When burned as fuel to dry the malted barley, the seaweed and sea salt-infused peat of Islay produces the island’s signature whiskies. Ardbeg’s tours include a yomp over Islay’s peat-cloaked hills (perhaps by way of the eighth-century Kildalton Cross, one of the finest early Christian crosses in Scotland), with an outdoor tasting and a picnic lunch prepared by the team at the distillery’s restaurant. Round a visit off with a stay at Seaview Cottage, the former home to the distillery manager. Sipping an Ardbeg Supernova with a view of the Atlantic breakers outside your window, peat fire roaring in the stove – might that be the ultimate Islay whisky experience?
Stay Seaview Cottage, sleeps six, from £200 a night (minimum two-night stay)
Tours from £8pp, Ardbeg, Port Ellen, Islay, ardbeg.com

Oban, Argyll and Bute

The Ton room in Oban Distillery, Scotland.
The Ton room at Oban Distillery. Photograph: Dennis Hardley/Alamy

Squeezed between the coast and the cliff that separates the harbour from the suburbs above, the Oban distillery is a tight huddle of grey granite buildings. When the distillery was built in the 1790s, Oban was little more than a scatter of herring storehouses, but since then the busy port has grown around it. This pocket-size distillery’s tours offer a rare chance to sample a west-coast style (somewhere between a sweet Speysider and the smokey islands). When the drizzle descends, the lively dramming bar is the place to settle in and see it out before catching a ferry to recently reopened Tobermory distillery on Mull.
Stay Alltavona guesthouse, doubles from £115 B&B
Tours from £12pp, Oban, malts.com

Springbank, Argyll and Bute

Springbank Distillery racked warehouse full of maturing whisky casks, Campbeltown, Argyll and Bute, Scotland, UK

In its prime, Campbeltown (a distinct whisky region in its own right at the end of the Kintyre peninsula) saw more than 30 distilleries pump their waste back into Campbeltown Loch, giving rise to the Andy Stewart eponymous song: “Campbeltown Loch/ I wish you were whisky”. Of the three remaining distilleries, Springbank is the oldest, producing its complex maritime dram on the same fortress-like site in the centre of town since 1828. As tours go, Springbank has more to see than most, as the entire production line takes place here, from the malting floor to the bottling plant.
Stay Grammar Lodge, doubles from £90 B&B
Tours from £10pp, Campbeltown, springbank.scot

Kingsbarns, Fife

A bottle of Kingsbarn whisky on display on top of bourbon barrels at the distillery and visitor centre in St Andrews, Scotland.

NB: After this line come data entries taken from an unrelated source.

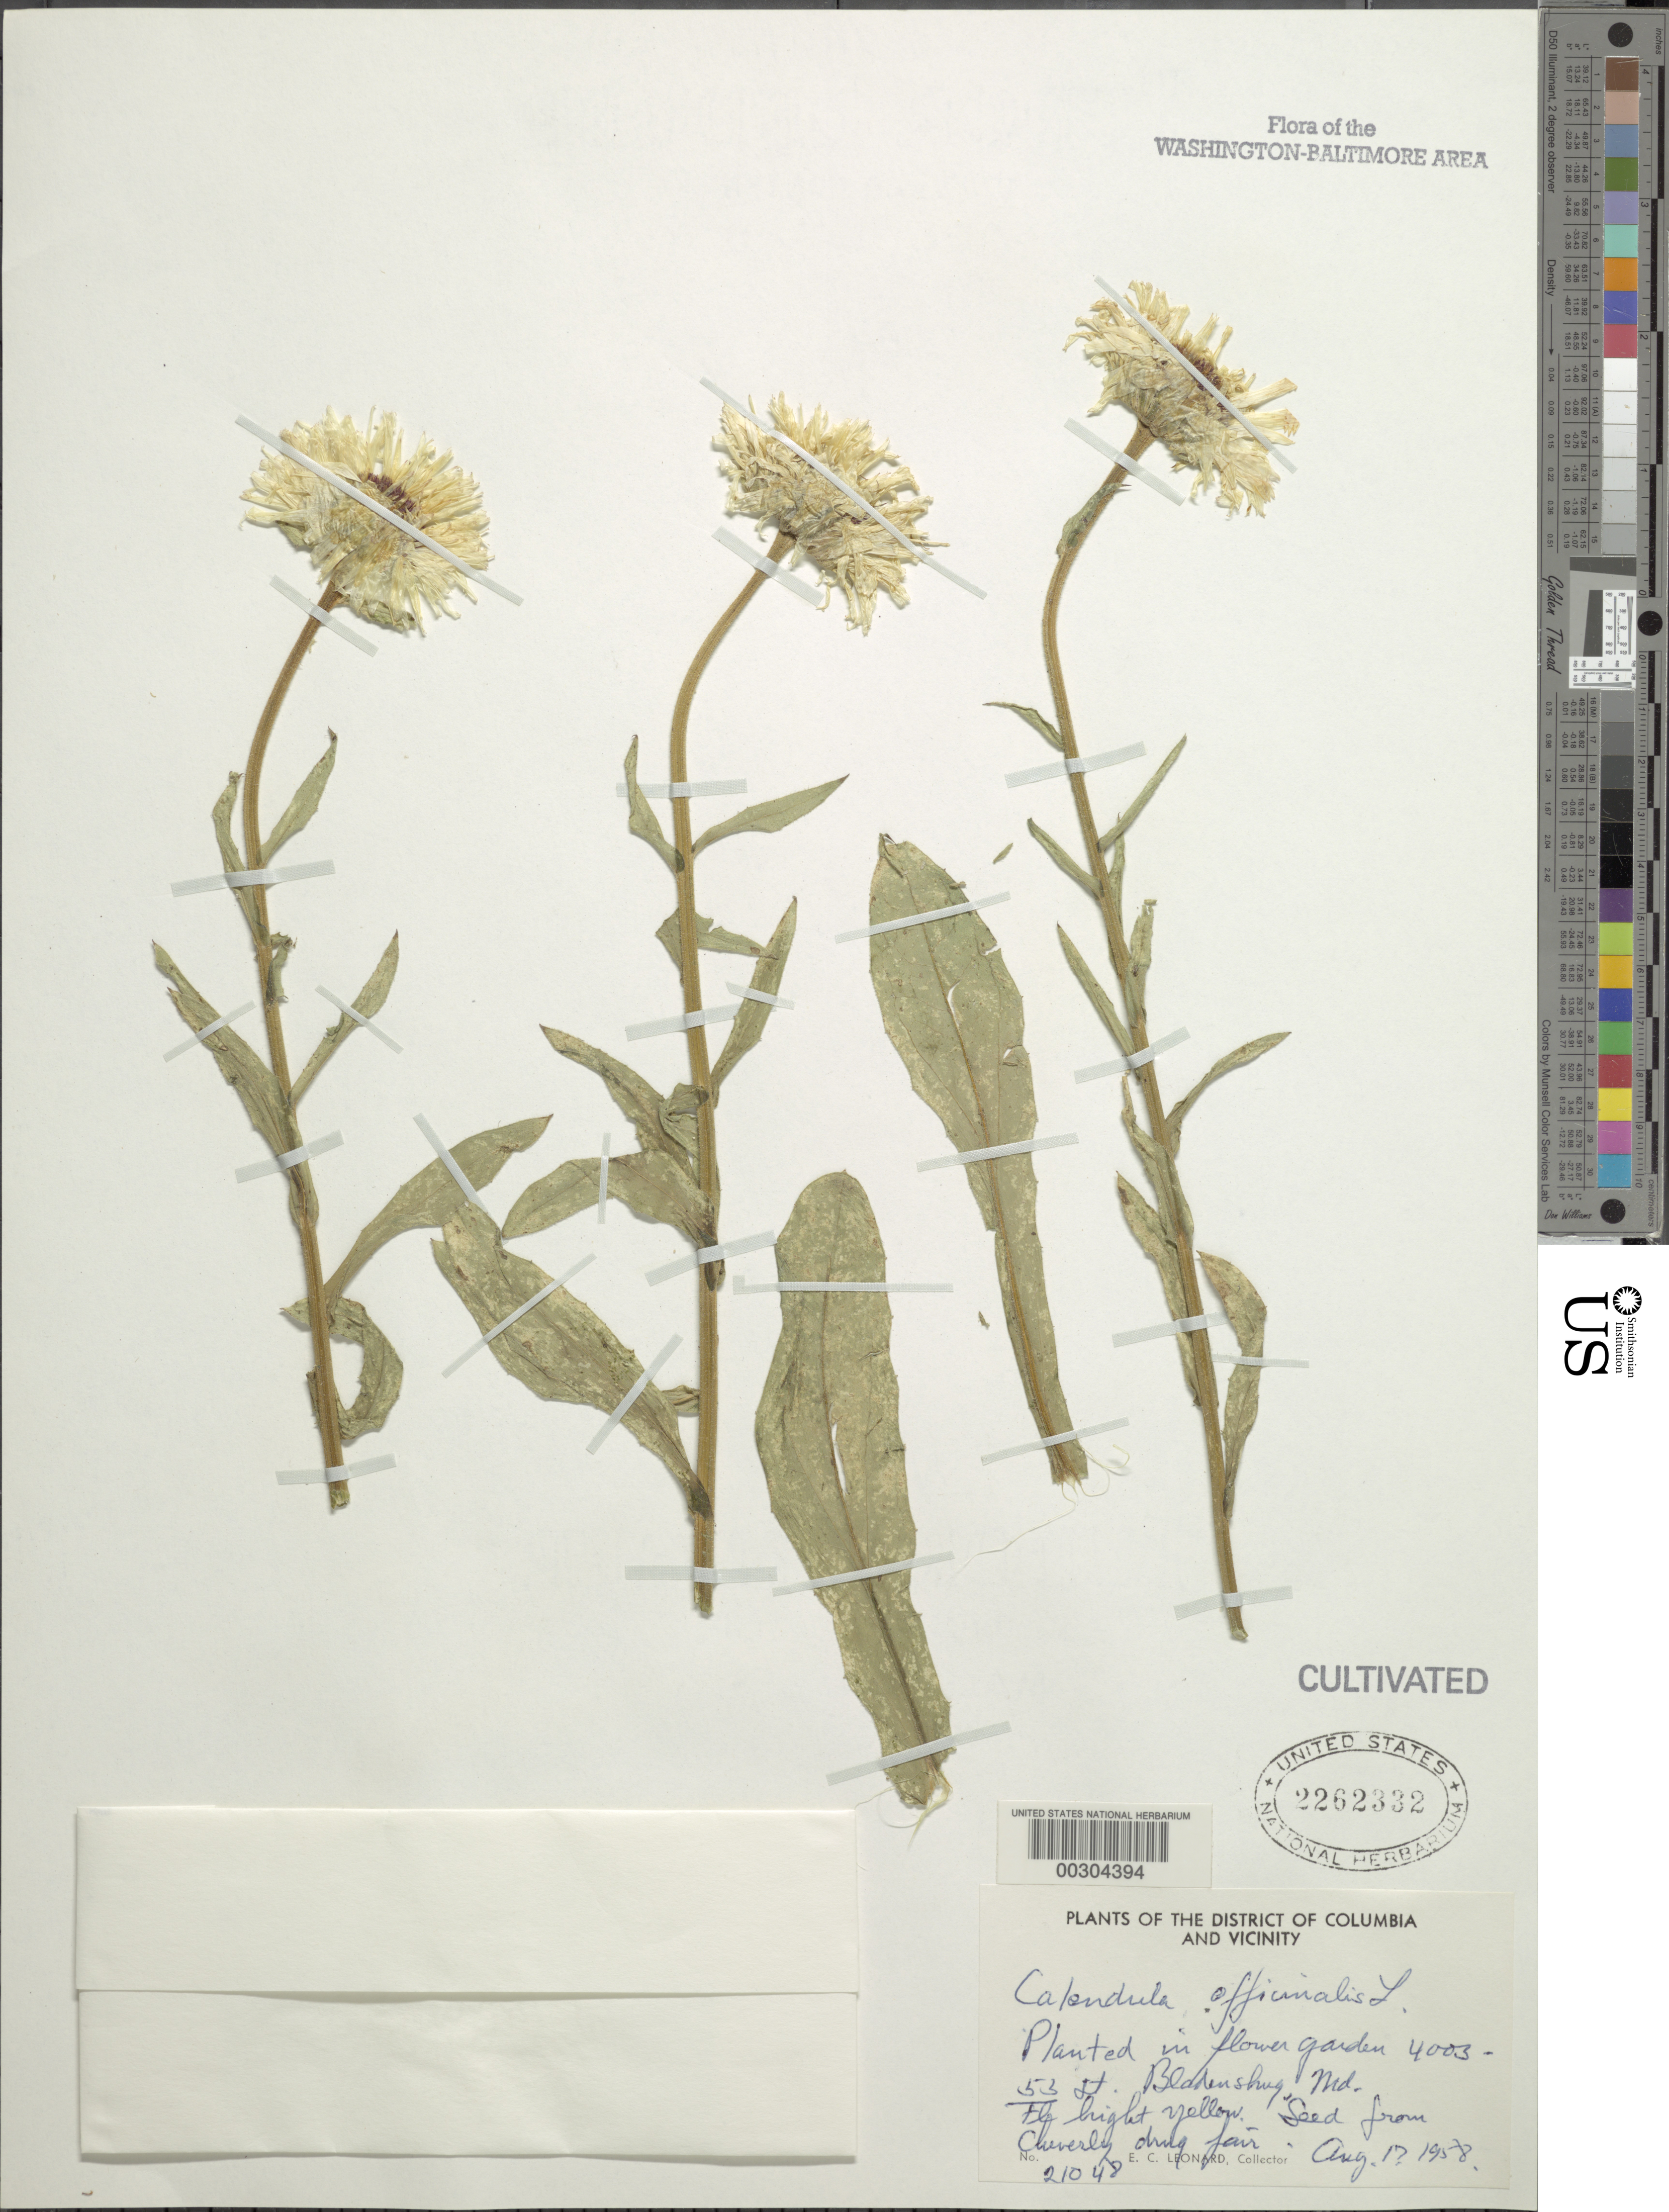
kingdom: Plantae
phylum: Tracheophyta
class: Magnoliopsida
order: Asterales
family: Asteraceae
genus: Calendula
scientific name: Calendula officinalis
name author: L.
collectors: E. C. Leonard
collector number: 21048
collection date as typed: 17 Aug 1958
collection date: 1958-08-17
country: United States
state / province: Maryland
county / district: Prince George's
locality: Bladensburg, 4003 53 St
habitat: Flower garden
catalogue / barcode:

Easy-drinking Lowland whiskies can find it it hard to shout above the peaty monsters of Islay or the romance of the Highland drams, and a decade or so ago there were only a couple of distilleries clinging on. But a cluster of new Fife-based ventures point to a resurgence. Kingsbarns’ new visitor centre and restaurant sit within meticulously restored farmsteadings and a 200-year-old dovecot. It’s surrounded by golden fields of barley: the same stuff that you’ll see frothing away in the mash tun. Its first release, Dream to Dram, is a perfect distillation of Fife’s farming heritage, one that’s even managing to lure golfers away from St Andrews’ Old Course, just eight miles away.